Note: This method of naming or defining address-lists within rules, means that they will not show up on the applicable firewall table, showing the current lists. However, when you create a new entry and pull down the list rown, both of these lists will be available as an option. Works the same if you make entries via winbox or CLI.
- Next we setup the DNS probe methodology. Instead of an external canary reliance ( like ICMP ) the idea is to use a local "all the time available" interface, similar to the work around we use for wireguard:
a. we use the Lo interface to use as an 'always available' interface gateway that a DNS will always respond to positively if the Adguard DNS server is working. Thus we create a static DNS.
/ip dns static
add address=127.0.0.1 name=checkadguard.net ttl=0.1 type=A
b. we use Netwatch DNS probe to check the host domain address that points to the lo-interface.
/tool netwatch
add dns-server=10.20.30.30 down-script=system script run Switch2Pi \
host=checkadguard.net name=Verify-UP record-type=A type=dns \
interval=4.0s timeout=1s up-script=system script run AllGood
Any positive resolved response is what we want and this tells us if the Adguard device is Functional. If the router could not resolve the lo-interface via the domain name 'checkadguard.net' , then it can be considered 'down'
c. Finally, the scripts come into play. If the adguard server is operational ( DNS probe gets a response ) then the script adds 0.0.0.0/0 to the firewall address list: Ad-UP on the destination nat rule for forcing users to the Adguard server, and as the conditions are met for the rule, the rule becomes active. to the adguard server and the conditions are met and the dst-nat rule is active. The system script executed, that adds 0.0.0.0/0 to the address list, includes a time-expiry of 5 secs. To ensure the continuous valid indication of adguard availability, is the reason we adjusted the default Netwatch interval time from 10s to every 4 sec.
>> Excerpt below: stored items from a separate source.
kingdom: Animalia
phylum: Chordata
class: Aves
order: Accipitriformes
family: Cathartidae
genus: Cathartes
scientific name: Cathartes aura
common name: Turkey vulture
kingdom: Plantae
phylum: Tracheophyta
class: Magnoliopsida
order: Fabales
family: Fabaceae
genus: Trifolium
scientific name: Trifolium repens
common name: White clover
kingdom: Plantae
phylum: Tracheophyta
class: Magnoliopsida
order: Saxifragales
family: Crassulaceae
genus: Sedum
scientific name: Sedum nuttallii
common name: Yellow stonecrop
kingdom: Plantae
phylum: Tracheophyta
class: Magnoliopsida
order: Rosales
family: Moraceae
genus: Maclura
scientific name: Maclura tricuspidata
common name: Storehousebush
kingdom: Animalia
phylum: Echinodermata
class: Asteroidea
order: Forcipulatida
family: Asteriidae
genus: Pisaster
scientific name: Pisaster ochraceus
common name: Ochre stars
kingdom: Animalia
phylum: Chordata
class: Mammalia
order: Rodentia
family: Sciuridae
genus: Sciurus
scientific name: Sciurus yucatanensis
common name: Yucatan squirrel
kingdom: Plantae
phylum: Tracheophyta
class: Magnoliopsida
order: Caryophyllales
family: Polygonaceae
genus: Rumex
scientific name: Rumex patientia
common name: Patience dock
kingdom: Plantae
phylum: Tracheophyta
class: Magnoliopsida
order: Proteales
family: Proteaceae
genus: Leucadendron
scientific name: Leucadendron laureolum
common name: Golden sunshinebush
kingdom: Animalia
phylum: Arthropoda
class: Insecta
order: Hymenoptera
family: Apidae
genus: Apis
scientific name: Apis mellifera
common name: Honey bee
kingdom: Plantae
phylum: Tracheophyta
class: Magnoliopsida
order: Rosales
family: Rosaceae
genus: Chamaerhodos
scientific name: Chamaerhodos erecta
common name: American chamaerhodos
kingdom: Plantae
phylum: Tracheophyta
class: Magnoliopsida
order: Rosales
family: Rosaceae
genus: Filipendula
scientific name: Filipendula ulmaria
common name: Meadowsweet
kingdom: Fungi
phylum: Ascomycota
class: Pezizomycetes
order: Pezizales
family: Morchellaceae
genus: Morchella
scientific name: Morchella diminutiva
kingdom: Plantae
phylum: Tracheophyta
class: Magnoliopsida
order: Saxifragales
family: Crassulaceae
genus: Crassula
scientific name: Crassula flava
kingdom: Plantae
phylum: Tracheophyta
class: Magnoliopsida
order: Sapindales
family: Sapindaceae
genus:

The opposite occurs on the down side of the Netwatch Rule. If there is no response from the Adguard Server, on the DNS probe, then the other script is called and executed, which adds 0.0.0.0/0 to the Pi-UP firewall address list and times out after 5 secs. (also covered by the DNS probe occurring every 4 seconds.
Thus Every four seconds, a firewall address list entry is made in one of the pair of destination nat rules (udp/tcp) ensuring that associated rule is active and being used. If Adguard goes down, then there is a one second gap in availability, which seems feasible and the same gap should occur when Adguard comes back on line. We are not expecting flapping of the server, but a failure of equipment of some sort and not frequently.
/system script
add dont-require-permissions=yes name=AllGood owner=OP \
policy=read,write source="do={/ip firewall address-list add list=Ad-UP \
address=0.0.0.0/0 timeout=5s}"
And the other
add dont-require-permissions=yes name=Switch2Pi owner=OP \
policy=read,write source="do={/ip firewall address-list add list=Pi-UP \
address=0.0.0.0/0 timeout=5s}"
+++++++++++++++++++
Good idea, bad idea?
Where have I got it wrong?
Where can it be improved?
Recent EDITS:
A. The IP DNS static entry of TTL we determined should be zero because we want a fresh look each time we run netwatch, and didnt want the router to cache results. However the netwatch status, stayed hard down with this setting so we switched it to 0.1. That works.
B. Added interval=4s for Netwatch and a timeout of 1s
C. System script didnt work at all, so trying next to remove all permissions other than read/write.